Professional writing is critical because it’s often used in communication to express oneself or to put across some idea. Mistakes in professional writing can be embarrassing and costly thus it’s critical to ensure that they are avoided.
Although you can’t expect to be perfect all the time, some very glaring writing mistakes repeatedly done can seriously undermine your credibility, reputation, and personal brand.
According to Jacqueline Whitmore, an etiquette expert and founder of The Protocol School of Palm Beach, most of the mistakes are easy to avoid and are also easy to fix by proofreading every single document for any errors before sending or presenting to another party. Timothy Harper, a writing coach and editor of CUNY Journalism Press, notes, “The whole point of grammar and punctuation is clarity.”
The following are some of the 5 top common mistakes writers make.
- Spelling mistakes
Although some writers make spelling mistakes as a result of writing in a hurry, most of these errors occur when incorrect homophones (words with the same pronunciation) are used. Such mistakes can also happen when a writer uses a smartphone or tablet to type. Below are some other errors that relate to spellings.
Incorrect use of quotes – In American English, quotes always go outside the punctuation.
Use of apostrophes to indicate plural – apostrophes should only be used to indicate possession not the plural form of a word.
Starting sentences with a numeral – Unless you are indicating a year, avoid starting off a sentence with a number. Instead, write it in words.
Wrong use of punctuation – punctuation marks should be placed immediately after the last letter of a word and should be followed by a space.
Putting many exclamation marks at the end of a sentence shows emotional or immature writing. According to Barbara Pachter, the author of Essentials of Business Etiquette, exclamation points should be used sparingly in writing.
Overuse capital letters – overusing capitalization of words for emphasis portrays that the writer is shouting. Sparing use an exclamation point to show emphasize on a word or phrase.
Composing overly complicated, abstract and flowery writing – complex and high-brow literature doesn’t necessarily equate to an excellent article because it causes the reader to lose attention. Ensure you keep sentence construction simple and ground your abstract ideas in clear examples. Use vocabularies that the majority of readers understand.
Incorrect use of indefinite (a, an) and definite articles (the). Below are some valuable tips to note when using definite and indefinite articles.
- Indefinite articles are used when presenting something for the first time in a sentence but when referring to something that has already been mentioned, use a definite article.
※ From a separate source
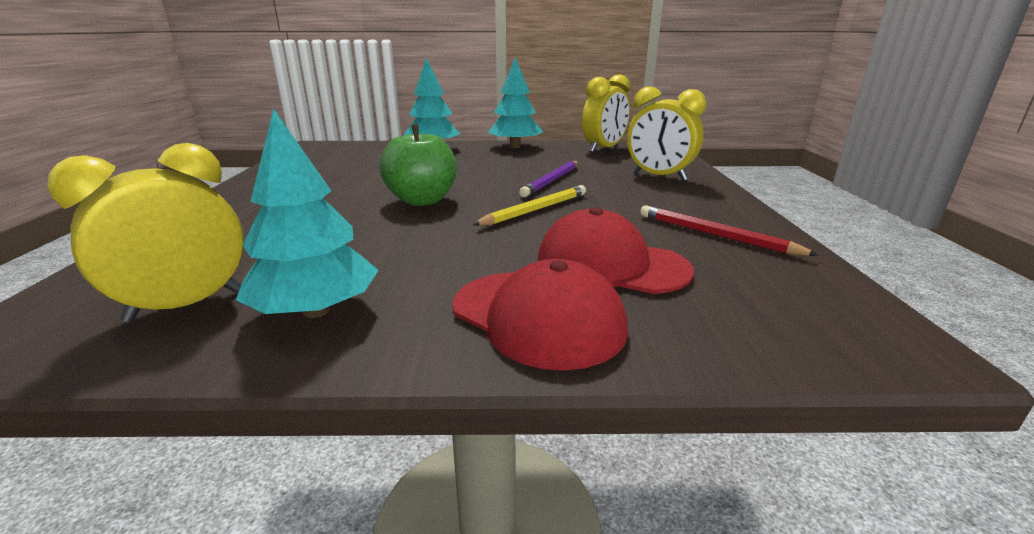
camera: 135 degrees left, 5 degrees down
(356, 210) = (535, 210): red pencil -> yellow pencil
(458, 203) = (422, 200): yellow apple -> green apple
- Use indefinite articles when referring to anything that is not explicitly known to both the writer and the reader and a definite article when mentioning something which is already known to both the writer and the reader.
- No article should be used when speaking in general using a plural with a countable noun, or the singular with a uncountable noun.
While it’s critical and a must, some writers forget to capitalize the first person pronoun ‘i’ as well as national adjectives/nouns/names of languages when they appear in the middle of a sentence while others ignore the first word of a new sentence.
- Use of comma
The wrong use or lack of a comma in a sentence is usually one of the biggest writing mistakes professional writers do. The following are sentences that result due to such blunders.
Run-on sentences – results due to lack of a comma before a coordinating conjunction connecting two clauses.
Comma splicing – occurs when a comma is used to connect two clauses that can stand as a sentence on their own.
Comma misuse – occurs when a comma is put inside a compound subject. A compound subject uses a conjunction to connect more than one noun phrase.
No commas around interrupters – interrupters are phrases that break the flow of a sentence to provide additional detail hence a comma should be placed around them.
Using unnecessary words to convey a specific meaning causes the writing and message to be unclear.
- Making vague claims
Vague claims, such as “It’s a well-known fact…” make a sentence to be general and weak. Any case made should be qualified or quantified with specific and supporting data.
- Use of unprofessional language and font.
While communication is the principal objective in writing, it is vital to maintaining professionalism. Use of slang at work lowers your perceived IQ, professionalism and maturity.
Unless requested, always stick to the professional neutral classics and avoid using weird colors and fonts.
While the use of spelling and grammar checkers could help to point out and eliminate some minor errors in writing, English language is unfortunately complicated, and most of those checkers cannot pick up mistyped words, missing words or subtle distinctions between some of the often-confused words. It is therefore worth noting that you should not rely on a spell checker to proofread your writing.
Some of the best ways to spot and remove errors in any writing include to proofread your work several times or to get another person to read and check it for you.
You can always print out a copy and use it to proofread as you underline or correct the spotted errors if you prefer as compared to reading on a computer screen.